Looking towards the future
While the role of imaging in the post-treatment evaluation of rectal cancer continues to evolve, the radiology community faces significant challenges. In spite of technological advances in our field, various vendors are used and there is enormous variability in image quality and technical parameters utilized, particularly for the more modern and emerging biofunctional techniques like DWI-MRI and DCE-MRI, to the extent that results from a scan performed on one vendor's scanner may not translate well or be easily reproduced on another vendor's scanner, limiting intrapatient, interpatient and interinstitutional comparisons. Much like the digital imaging and communications in medicine standard that was developed years ago, greater standardization in MRI performance is desperately needed so as not to impair patient care. Secondly, published studies of advances in techniques and interpretation for rectal cancer MRI currently originate from only a few centres of extreme expertise with virtually unparalleled reader experience compared with the community or even with the average academic centre. Therein, reproducibility suffers. Insufficient information is provided on learning curves to allow reliable early adoption of these advances. Finally, experience by the authors and their colleagues as central imaging reviewers for national and international multicentre clinically driven trials has shown that there is a high degree of heterogeneity, not only in interpretation expertise, but also in dedication to and quality of MRI for rectal cancer, and that this strongly needed validation and reproducibility information (which can only be accomplished through multicentre trials) may currently be out of our reach as a result of the lack of standardization as discussed above.
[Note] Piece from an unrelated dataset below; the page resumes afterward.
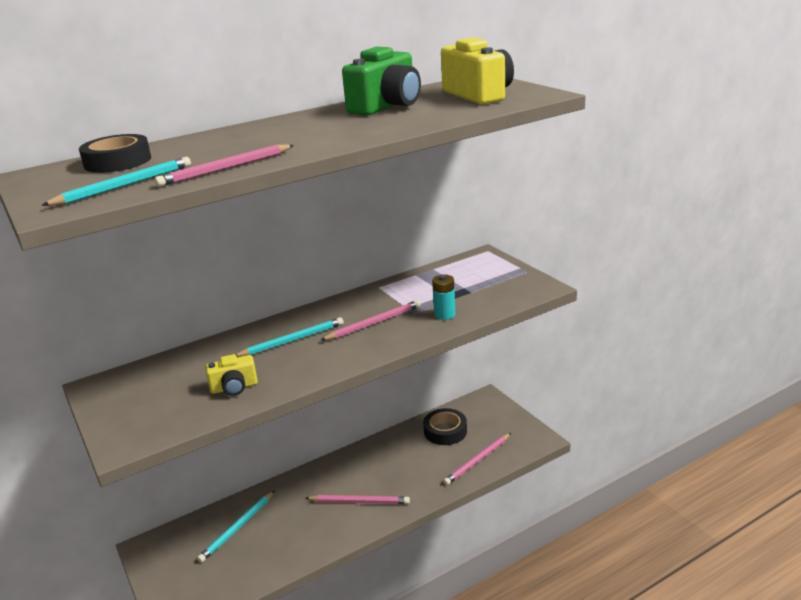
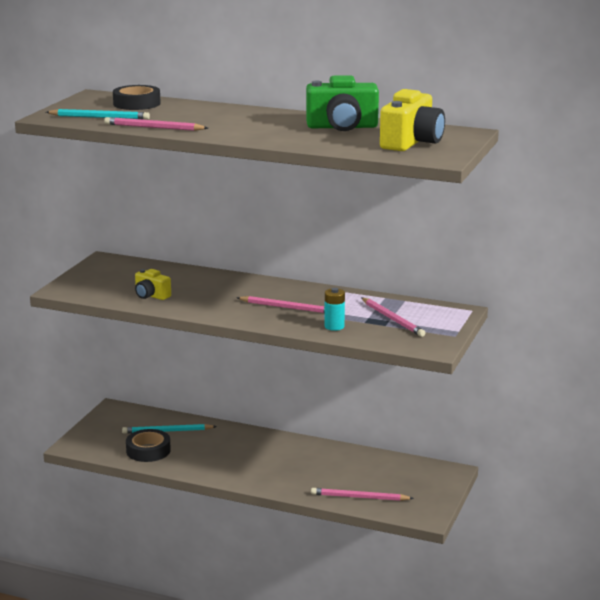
camera: 50 degrees right, 5 degrees down
turquoise pencil [235,317,344,357] -> none
pink pencil [305,495,410,504] -> pink pencil moved to [362,298,425,337]
black tape [423,408,467,445] -> black tape moved to [126,429,171,462]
We therefore offer some suggestions and action items including the need for: (1) standardization of scanning techniques and protocols, (2) ensuring availability of appropriate expertise by promotion of excellence among centres and (3) performance of high-quality prospective multicentre imaging studies with imaging goals as primary objectives. In sum, greater efforts on a national and international level are needed to face these challenges accordingly in order to provide the optimal imaging and treatment strategy tailored to every individual patient with rectal cancer.